The thesis defense will take place on Wednesday, December 20 at 9am in the meeting rooms 400-401 of TBI.
entitled: "Computational characterization and understanding of protein assemblies: the case of the Escherichia coli Ubi metabolon involved in ubiquinone biosynthesis" and will be defended in French
- Mme Isabelle Callebaut, Directrice de Recherche CNRS, Rapporteur
- Manuel Dauchez, Professeur Université de Reims-Champagne Ardenne, Rapporteur
- Mme Catherine Etchebest, Professeure Université Paris Cité, Examinatrice
- Raphaël Guerois, Directeur de Recherche CEA, Examinateur
- Fabien Pierrel,Directeur de Recherche CNRS, Membre invité
- Mme Isabelle André, Directrice de Recherche CNRS, Directrice de thèse
- Jérémy Esque, Ingénieur de Recherche INRAe, Co-directeur de thèse
Protein-protein interactions (PPIs) and supramolecular assemblies are essential for the functions of living cells. They play an important role in various biological functions, such as signal transduction, cell-cell communication, transcription, replication and membrane transport. Determining and characterizing such interfaces remains a challenge in structural biology. However, advances in the development of computational methods and the power of the computing resources available today have led to a considerable improvement in the accuracy of in silico predictions of three-dimensional models of protein assemblies.
In this thesis, the aim was to predict the structure of a supramolecular assembly, called the Ubi metabolon, involved in the ubiquinone (UQ8) biosynthesis pathway in Escherichia coli. Ubiquinone is a prenol with oxido-reducing properties, localized in membranes, and highly conserved throughout evolution but also in different cells of organisms. It is composed of two main parts, an aromatic group with oxido-reducing properties, known as quinone or polar head, and a polyisoprenoid tail which is hydrophobic in nature. In this study, we are interested in the final stages of the biosynthetic pathway, in particular the modifications (methylations and hydroxylations) of the polar head. These reactions take place within the Ubi metabolon. The latter is made up of seven different proteins (UbiE, UbiG, UbiF, UbiH, UbiI, UbiJ, UbiK) catalysing six consecutive enzymatic reactions.

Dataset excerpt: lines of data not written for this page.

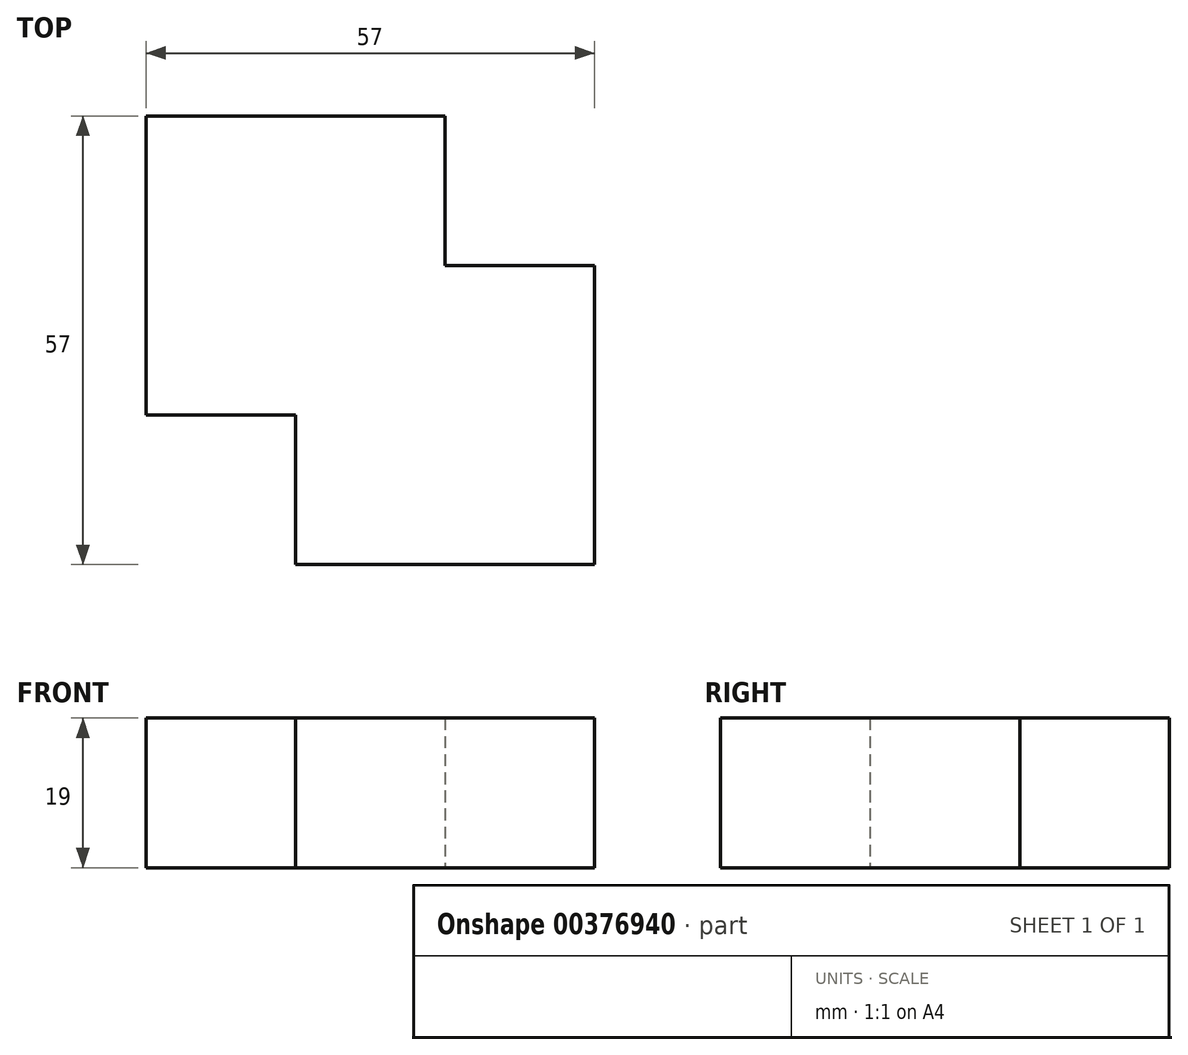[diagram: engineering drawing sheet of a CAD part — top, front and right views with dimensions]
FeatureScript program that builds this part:
annotation { "Feature Type Name" : "Feature", "Feature Type Description" : "" }
export const myFeature = defineFeature(function(context is Context, id is Id, definition is map)
    precondition{}
    {
        {
            var Q0;
            Q0=qCreatedBy(makeId("Top.planeOp"),FACE);
            var sketch = newSketch(context, id + "F0", { "sketchPlane" : qUnion([Q0])});
            skPoint(sketch, "E0.middle", {"position": v(0, 0) * mm});
            skLineSegment(sketch, "E1", {"start": v(-28.5, 28.5) * mm, "end": v(-28.5, -9.5) * mm});
            skLineSegment(sketch, "E2", {"start": v(-28.5, -9.5) * mm, "end": v(-9.5, -9.5) * mm});
            skLineSegment(sketch, "E3", {"start": v(-9.5, -9.5) * mm, "end": v(-9.5, -28.5) * mm});
            skLineSegment(sketch, "E4", {"start": v(-9.5, -28.5) * mm, "end": v(28.5, -28.5) * mm});
            skLineSegment(sketch, "E5", {"start": v(-28.5, 28.5) * mm, "end": v(9.5, 28.5) * mm});
            skLineSegment(sketch, "E6", {"start": v(9.5, 28.5) * mm, "end": v(9.5, 9.5) * mm});
            skLineSegment(sketch, "E7", {"start": v(9.5, 9.5) * mm, "end": v(28.5, 9.5) * mm});
            skLineSegment(sketch, "E8", {"start": v(28.5, 9.5) * mm, "end": v(28.5, -28.5) * mm});
            skSolve(sketch);
        }
        {
            var Q0;
            Q0 = qSketchRegion(id + "F0", true);
            extrude(context, id + "F1", {"entities" : qUnion([Q0]), "endBound" : BoundingType.SYMMETRIC, "depth" : 19 * mm});
        }
    });
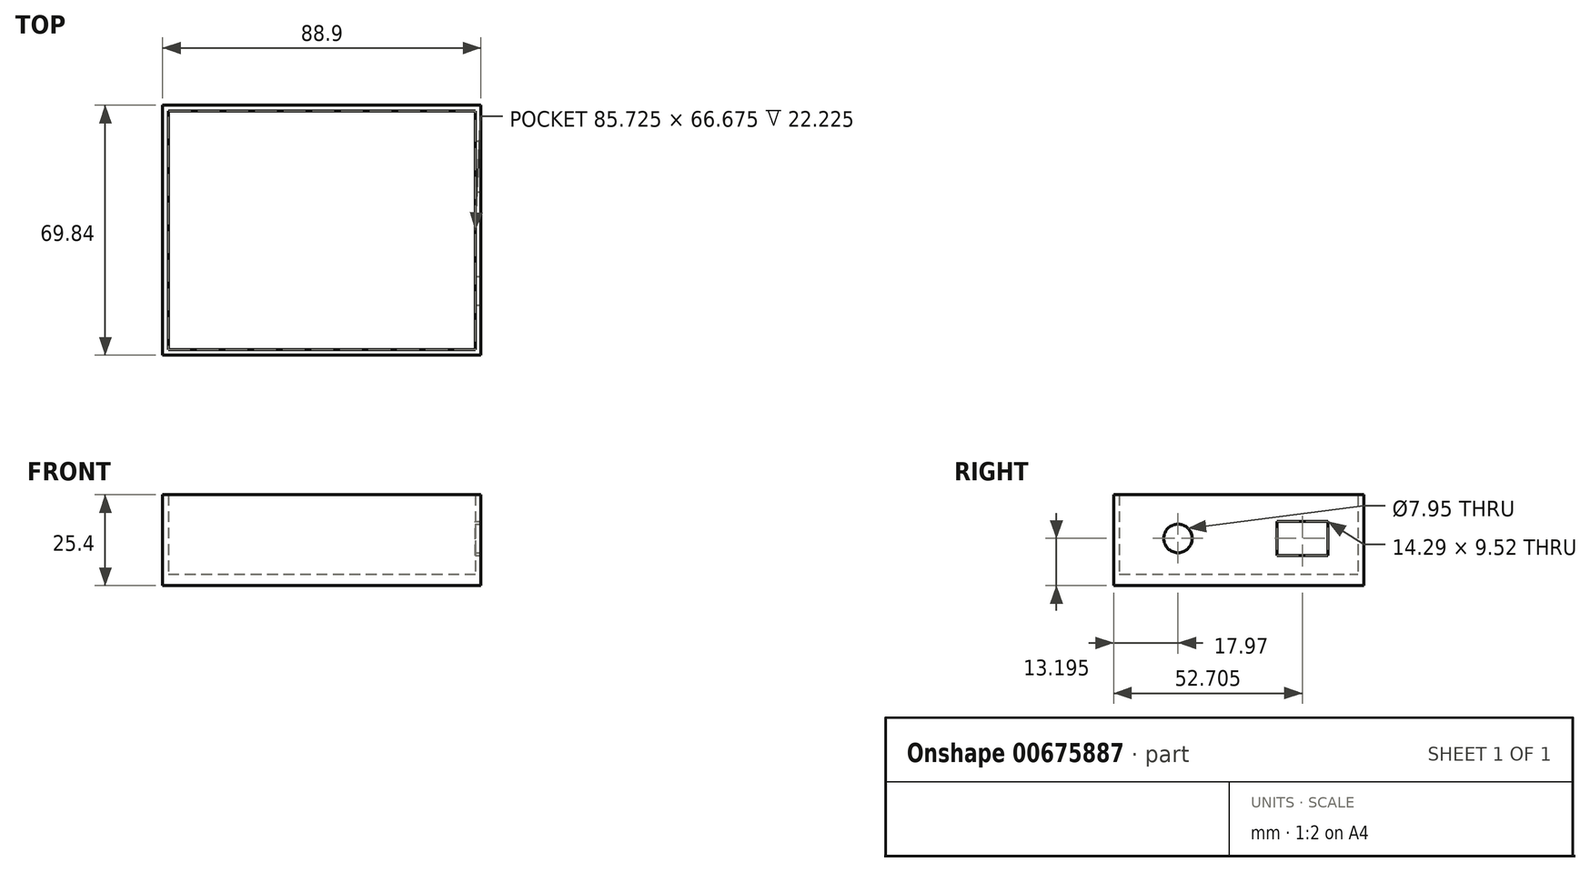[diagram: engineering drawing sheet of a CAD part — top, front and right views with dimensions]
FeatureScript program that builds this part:
annotation { "Feature Type Name" : "Feature", "Feature Type Description" : "" }
export const myFeature = defineFeature(function(context is Context, id is Id, definition is map)
    precondition{}
    {
        {
            var Q0;
            Q0=qCreatedBy(makeId("Top.planeOp"),FACE);
            var sketch = newSketch(context, id + "F0", { "sketchPlane" : qUnion([Q0])});
            skPoint(sketch, "E0.middle", {"position": v(0, 0) * mm});
            skLineSegment(sketch, "E1.bottom", {"start": v(44.45, 34.93) * mm, "end": v(-44.45, 34.92) * mm});
            skLineSegment(sketch, "E1.top", {"start": v(44.45, -34.92) * mm, "end": v(-44.45, -34.93) * mm});
            skLineSegment(sketch, "E1.left", {"start": v(44.45, 34.93) * mm, "end": v(44.45, -34.92) * mm});
            skLineSegment(sketch, "E1.right", {"start": v(-44.45, 34.92) * mm, "end": v(-44.45, -34.93) * mm});
            skLineSegment(sketch, "E2.bottom", {"start": v(-42.86, -33.34) * mm, "end": v(42.86, -33.34) * mm});
            skLineSegment(sketch, "E2.top", {"start": v(-42.86, 33.34) * mm, "end": v(42.86, 33.34) * mm});
            skLineSegment(sketch, "E2.left", {"start": v(-42.86, -33.34) * mm, "end": v(-42.86, 33.34) * mm});
            skLineSegment(sketch, "E2.right", {"start": v(42.86, -33.34) * mm, "end": v(42.86, 33.34) * mm});
            skSolve(sketch);
        }
        {
            var Q0;
            Q0 = qSketchRegion(id + "F0", true);
            extrude(context, id + "F1", {"entities" : qUnion([Q0]), "depth" : 25.4 * mm, "offsetDistance" : 25.4 * mm});
        }
        {
            var Q0;
            Q0=makeQuery(id+"F0.imprint","IMPRINT",FACE,{"disambiguationData":[TD([[makeQuery(id+"F0.imprint","IMPRINT",EDGE,{"derivedFrom":sQuery(id+"F0.wireOp",EDGE,"E2.bottom")}),1.0]])]});
            extrude(context, id + "F2", {"entities" : qUnion([Q0]), "operationType" : NewBodyOperationType.ADD, "depth" : 3.17 * mm, "offsetDistance" : 25.4 * mm});
        }
        {
            var Q0;
            Q0=makeQuery(id+"F1.opExtrude","SWEPT_FACE",FACE,{"disambiguationData":[OSD([sQuery(id+"F0.wireOp",EDGE,"E1.left")])]});
            var sketch = newSketch(context, id + "F3", { "sketchPlane" : qUnion([Q0])});
            skCircle(sketch, "E3", {"center": v(-16.95, 13.2) * mm, "radius": 3.97 * mm});
            skLineSegment(sketch, "E4.bottom", {"start": v(10.64, 8.43) * mm, "end": v(24.93, 8.43) * mm});
            skLineSegment(sketch, "E4.top", {"start": v(10.64, 17.96) * mm, "end": v(24.93, 17.96) * mm});
            skLineSegment(sketch, "E4.left", {"start": v(10.64, 8.43) * mm, "end": v(10.64, 17.96) * mm});
            skLineSegment(sketch, "E4.right", {"start": v(24.93, 8.43) * mm, "end": v(24.93, 17.96) * mm});
            skPoint(sketch, "E4.middle", {"position": v(17.78, 13.2) * mm});
            skSolve(sketch);
        }
        {
            var Q0;
            Q0=sQuery(id+"F3.wireOp",VERTEX,"E3.center");
            var Q1;
            Q1=makeQuery(id+"F1.opExtrude","SWEPT_BODY",BODY,{"disambiguationData":[OSD([sQuery(id+"F0.wireOp",EDGE,"E1.bottom"),sQuery(id+"F0.wireOp",EDGE,"E1.top"),sQuery(id+"F0.wireOp",EDGE,"E1.left"),sQuery(id+"F0.wireOp",EDGE,"E1.right"),sQuery(id+"F0.wireOp",EDGE,"E2.bottom"),sQuery(id+"F0.wireOp",EDGE,"E2.top"),sQuery(id+"F0.wireOp",EDGE,"E2.left"),sQuery(id+"F0.wireOp",EDGE,"E2.right")])]});
            hole(context, id + "F4", {"style" : HoleStyle.SIMPLE, "endStyle" : HoleEndStyle.BLIND, "holeDiameter" : 7.95 * mm, "majorDiameter" : 6.35 * mm, "holeDepth" : 12.7 * mm, "isTappedThrough" : true, "tappedDepth" : 12.7 * mm, "tapClearance" : 3, "locations" : qUnion([Q0]), "scope" : qUnion([Q1])});
        }
        {
            var Q0;
            Q0=makeQuery(id+"F3.imprint","IMPRINT",FACE,{"disambiguationData":[TD([[makeQuery(id+"F3.imprint","IMPRINT",EDGE,{"derivedFrom":sQuery(id+"F3.wireOp",EDGE,"E4.bottom")}),1.0]])]});
            extrude(context, id + "F5", {"entities" : qUnion([Q0]), "operationType" : NewBodyOperationType.REMOVE, "endBound" : BoundingType.UP_TO_NEXT, "oppositeDirection" : true, "depth" : 25.4 * mm, "offsetDistance" : 25.4 * mm});
        }
    });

In this work, we sought to predict the structure of the metabolon and were thus able to propose a protein subset that we called the 'core subunit'. This sub-unit includes all the partners and could be biologically functional. In parallel, a study was carried out on the UbiJ-UbiK2 heterotrimer, an essential molecular brick of the Ubi metabolon. A three-dimensional model of UbiJ-UbiK2 was proposed. Using a multi-scale modelling study, it was shown that it could be involved in the release of ubiquinone from membranes. Finally, the last part of this work focused on studying the behavior of a particular family of enzymes, the class A flavin mono-oxygenases, to which UbiF, UbiH and UbiI belong. A comparative study between a representative enzyme from this family, called PHBH, and UbiI was carried out, concluding that interactions with partners were necessary to stabilize these proteins within the Ubi metabolon.
Taken together, this work and the proposed hypotheses provide a new insight into the supramolecular organization of the Ubi metabolon, both structurally and functionally. Our results open up new prospects for their experimental study.